I wanted to be involved in the choosing of the frames and the Marlborough very kindly agreed for me to be at the meeting with Simon Beaugie who had done dad's frames years ago when he was alive. I felt really strongly that I wanted to stand up for my dad's concerns /passions/irritating yet somehow admirable obsession with frames. Everyone who knew him would sigh and run their fingers through their hair when you mentioned the word 'frames' in the same sentence as dad. The meeting took place in a small and seemingly airless beige room in the basement of the Marlborough gallery. Lots of paintings were stacked up and others laid out, all potentially to be exhibited. Present were myself, one of the directors, Mary Miller, Will Wright, who seemed to be a spokesperson for John Erle-Drax, Simon and two of my dad's friends, Bill and Sheila. The latter two were pretty silent but were there for moral support. Boy, it was bloody stressful. We had costs vs aesthetics and fashion as the primary opposing forces. They were, not unsurprisingly, strong forces. I stood my ground and I left feeling proud but like my head had gone through a mangle.

One of the most interesting (and less painful) discussions was about the above picture. It has several holes bashed into the board, something my dad did periodically to his pictures and other things around the house in general. It was typical of him. He had a foul temper. When I was older, I would open packets of bacon by stabbing it vertically with a sharp kitchen knife and ripping it quite violently along each side, fast and with speed. That's how we opened things in the Kiff household. (Milk or orange cartons were opened with similar vigorous aggression and enthusiasm and as such never poured straight, edges always jagged) As I grew up it became pretty clear this wasn't usual or indeed necessary. I still do it though. Old habits etc.

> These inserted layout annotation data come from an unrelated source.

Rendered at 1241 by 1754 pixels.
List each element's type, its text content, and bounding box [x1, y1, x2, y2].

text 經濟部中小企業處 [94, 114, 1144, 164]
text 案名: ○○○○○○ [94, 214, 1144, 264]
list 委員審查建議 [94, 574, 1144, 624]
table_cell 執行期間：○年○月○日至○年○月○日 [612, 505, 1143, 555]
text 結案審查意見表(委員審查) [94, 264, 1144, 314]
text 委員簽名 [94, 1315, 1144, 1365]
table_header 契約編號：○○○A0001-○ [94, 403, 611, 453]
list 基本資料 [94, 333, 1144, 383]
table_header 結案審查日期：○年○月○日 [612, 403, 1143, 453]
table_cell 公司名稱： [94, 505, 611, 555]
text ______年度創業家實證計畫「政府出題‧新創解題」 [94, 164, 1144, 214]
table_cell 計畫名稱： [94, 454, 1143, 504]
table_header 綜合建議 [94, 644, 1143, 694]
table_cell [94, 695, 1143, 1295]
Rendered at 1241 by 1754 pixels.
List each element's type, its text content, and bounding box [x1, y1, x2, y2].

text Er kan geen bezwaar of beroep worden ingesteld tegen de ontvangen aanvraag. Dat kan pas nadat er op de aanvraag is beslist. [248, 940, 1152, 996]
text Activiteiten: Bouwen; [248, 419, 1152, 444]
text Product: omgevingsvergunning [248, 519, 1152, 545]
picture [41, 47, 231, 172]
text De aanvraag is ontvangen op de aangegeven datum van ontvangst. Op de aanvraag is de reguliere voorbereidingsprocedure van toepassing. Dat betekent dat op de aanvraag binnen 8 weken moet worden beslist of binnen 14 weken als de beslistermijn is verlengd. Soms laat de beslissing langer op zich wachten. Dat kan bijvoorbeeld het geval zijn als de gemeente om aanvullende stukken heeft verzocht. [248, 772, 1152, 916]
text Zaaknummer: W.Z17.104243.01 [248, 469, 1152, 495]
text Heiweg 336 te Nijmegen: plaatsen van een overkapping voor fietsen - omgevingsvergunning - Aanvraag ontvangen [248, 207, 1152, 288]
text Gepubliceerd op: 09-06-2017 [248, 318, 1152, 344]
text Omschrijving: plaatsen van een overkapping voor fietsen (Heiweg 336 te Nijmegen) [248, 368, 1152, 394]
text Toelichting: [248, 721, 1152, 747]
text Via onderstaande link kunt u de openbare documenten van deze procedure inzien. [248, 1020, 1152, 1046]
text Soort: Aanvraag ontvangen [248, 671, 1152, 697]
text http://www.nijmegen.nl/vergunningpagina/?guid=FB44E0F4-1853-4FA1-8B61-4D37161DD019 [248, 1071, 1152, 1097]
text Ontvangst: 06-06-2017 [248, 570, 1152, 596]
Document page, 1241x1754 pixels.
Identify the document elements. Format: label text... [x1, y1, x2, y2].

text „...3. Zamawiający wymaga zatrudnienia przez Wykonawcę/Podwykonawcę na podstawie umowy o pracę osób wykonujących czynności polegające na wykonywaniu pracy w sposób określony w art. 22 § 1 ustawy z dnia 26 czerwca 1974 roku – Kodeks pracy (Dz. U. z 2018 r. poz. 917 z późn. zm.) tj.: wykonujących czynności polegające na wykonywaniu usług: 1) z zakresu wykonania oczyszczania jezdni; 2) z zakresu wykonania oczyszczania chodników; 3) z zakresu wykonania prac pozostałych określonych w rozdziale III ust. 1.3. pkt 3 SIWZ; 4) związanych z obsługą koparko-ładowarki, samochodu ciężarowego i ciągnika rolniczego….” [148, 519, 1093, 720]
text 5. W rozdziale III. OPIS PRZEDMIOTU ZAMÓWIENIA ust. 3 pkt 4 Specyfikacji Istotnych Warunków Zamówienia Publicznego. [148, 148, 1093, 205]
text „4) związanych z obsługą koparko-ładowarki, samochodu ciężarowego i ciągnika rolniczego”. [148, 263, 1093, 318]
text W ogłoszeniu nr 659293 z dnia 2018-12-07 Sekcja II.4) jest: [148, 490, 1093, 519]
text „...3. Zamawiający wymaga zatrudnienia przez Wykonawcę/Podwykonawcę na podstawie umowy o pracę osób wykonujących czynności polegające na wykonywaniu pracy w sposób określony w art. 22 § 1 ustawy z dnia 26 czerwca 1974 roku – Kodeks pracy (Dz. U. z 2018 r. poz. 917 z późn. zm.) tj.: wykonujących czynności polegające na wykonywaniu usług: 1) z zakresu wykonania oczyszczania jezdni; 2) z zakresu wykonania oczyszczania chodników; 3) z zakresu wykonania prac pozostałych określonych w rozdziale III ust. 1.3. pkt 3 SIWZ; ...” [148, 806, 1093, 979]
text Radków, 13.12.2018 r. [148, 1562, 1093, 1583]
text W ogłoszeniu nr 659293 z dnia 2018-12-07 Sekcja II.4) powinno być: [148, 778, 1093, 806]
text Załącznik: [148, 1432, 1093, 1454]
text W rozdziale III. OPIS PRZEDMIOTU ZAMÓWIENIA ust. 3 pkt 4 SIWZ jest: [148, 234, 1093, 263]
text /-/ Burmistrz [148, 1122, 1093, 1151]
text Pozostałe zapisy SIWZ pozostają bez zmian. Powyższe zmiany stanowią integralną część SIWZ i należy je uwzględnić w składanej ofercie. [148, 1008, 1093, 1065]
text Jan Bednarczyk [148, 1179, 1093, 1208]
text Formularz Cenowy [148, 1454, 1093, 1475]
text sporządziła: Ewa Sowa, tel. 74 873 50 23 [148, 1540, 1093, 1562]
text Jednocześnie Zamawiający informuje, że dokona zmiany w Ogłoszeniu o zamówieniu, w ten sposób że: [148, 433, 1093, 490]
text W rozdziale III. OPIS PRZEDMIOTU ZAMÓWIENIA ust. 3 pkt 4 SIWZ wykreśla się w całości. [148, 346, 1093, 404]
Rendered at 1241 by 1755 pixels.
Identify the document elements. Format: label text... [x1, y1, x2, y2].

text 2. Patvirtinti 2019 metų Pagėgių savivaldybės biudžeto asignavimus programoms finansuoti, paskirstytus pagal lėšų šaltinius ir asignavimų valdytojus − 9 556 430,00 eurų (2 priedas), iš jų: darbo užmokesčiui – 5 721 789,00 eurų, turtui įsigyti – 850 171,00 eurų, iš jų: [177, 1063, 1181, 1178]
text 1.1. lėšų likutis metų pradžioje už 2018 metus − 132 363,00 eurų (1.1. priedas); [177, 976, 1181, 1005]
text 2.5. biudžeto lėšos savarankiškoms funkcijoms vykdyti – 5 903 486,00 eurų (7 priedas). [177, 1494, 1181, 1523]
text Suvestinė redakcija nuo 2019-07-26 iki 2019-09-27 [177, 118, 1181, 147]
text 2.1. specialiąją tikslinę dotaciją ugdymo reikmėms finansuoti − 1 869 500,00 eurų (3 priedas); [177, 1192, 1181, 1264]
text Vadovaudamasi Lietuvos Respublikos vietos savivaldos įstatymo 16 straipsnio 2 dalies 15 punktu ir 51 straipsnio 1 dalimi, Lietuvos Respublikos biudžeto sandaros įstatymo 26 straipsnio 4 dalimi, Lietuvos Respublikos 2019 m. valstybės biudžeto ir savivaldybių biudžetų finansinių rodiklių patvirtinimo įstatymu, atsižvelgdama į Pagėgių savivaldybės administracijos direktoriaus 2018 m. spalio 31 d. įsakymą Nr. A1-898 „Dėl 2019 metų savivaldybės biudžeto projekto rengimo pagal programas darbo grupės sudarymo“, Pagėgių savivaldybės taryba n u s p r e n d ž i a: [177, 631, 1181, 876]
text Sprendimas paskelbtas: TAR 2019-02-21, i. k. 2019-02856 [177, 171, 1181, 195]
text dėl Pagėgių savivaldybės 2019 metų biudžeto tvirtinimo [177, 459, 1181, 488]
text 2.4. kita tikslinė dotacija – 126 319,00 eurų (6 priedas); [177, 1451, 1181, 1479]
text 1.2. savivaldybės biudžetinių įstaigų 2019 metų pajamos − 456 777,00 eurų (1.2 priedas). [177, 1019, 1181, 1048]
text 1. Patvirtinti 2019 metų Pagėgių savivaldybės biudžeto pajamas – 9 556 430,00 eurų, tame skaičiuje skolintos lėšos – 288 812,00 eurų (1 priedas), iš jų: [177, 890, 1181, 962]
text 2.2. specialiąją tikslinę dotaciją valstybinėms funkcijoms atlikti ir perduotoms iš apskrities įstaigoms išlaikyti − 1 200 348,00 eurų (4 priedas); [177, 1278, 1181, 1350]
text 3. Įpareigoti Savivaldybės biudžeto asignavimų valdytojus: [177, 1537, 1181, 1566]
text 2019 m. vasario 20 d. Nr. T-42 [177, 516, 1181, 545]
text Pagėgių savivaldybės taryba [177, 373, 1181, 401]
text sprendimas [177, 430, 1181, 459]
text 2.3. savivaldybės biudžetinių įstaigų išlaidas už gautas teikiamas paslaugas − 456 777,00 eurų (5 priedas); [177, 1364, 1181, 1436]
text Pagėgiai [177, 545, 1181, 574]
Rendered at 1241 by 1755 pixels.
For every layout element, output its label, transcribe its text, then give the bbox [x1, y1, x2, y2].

Anyway, the thickness, width and depth and also type and quality of wood used for the frame was up for debate. Would the wood be washed with a colour or not? And if so, which wash and for which pictures? And which wood? What would the mount be like? We spent hours deciding on various combinations. Much discussion ensued. Simon had a bag full of lumps of wood with washes. Holding these up against the paintings we gradually got an idea of what worked. We kept some pictures in the show purely because they'd already been framed and you saw how cost inevitably dictated contents of a show. Yet these old ones were, by today's fashion considered too thick and clunky. And I could see this. My fight was to not include things just because of the cost. I was battling with my pride, my naivity and my aesthetic integrity. 

But now we had the back of the board to consider. The colour of the mount board was as important. How how far in front of the mount board should the painting be placed? How much shadow would there be? And how did this alter the painting itself? We were effectively adding another colour to the painting. And that's before we considered the lighting. And so we segued into discussing what the painting was actually about. All totally fascinating. Riveting in fact.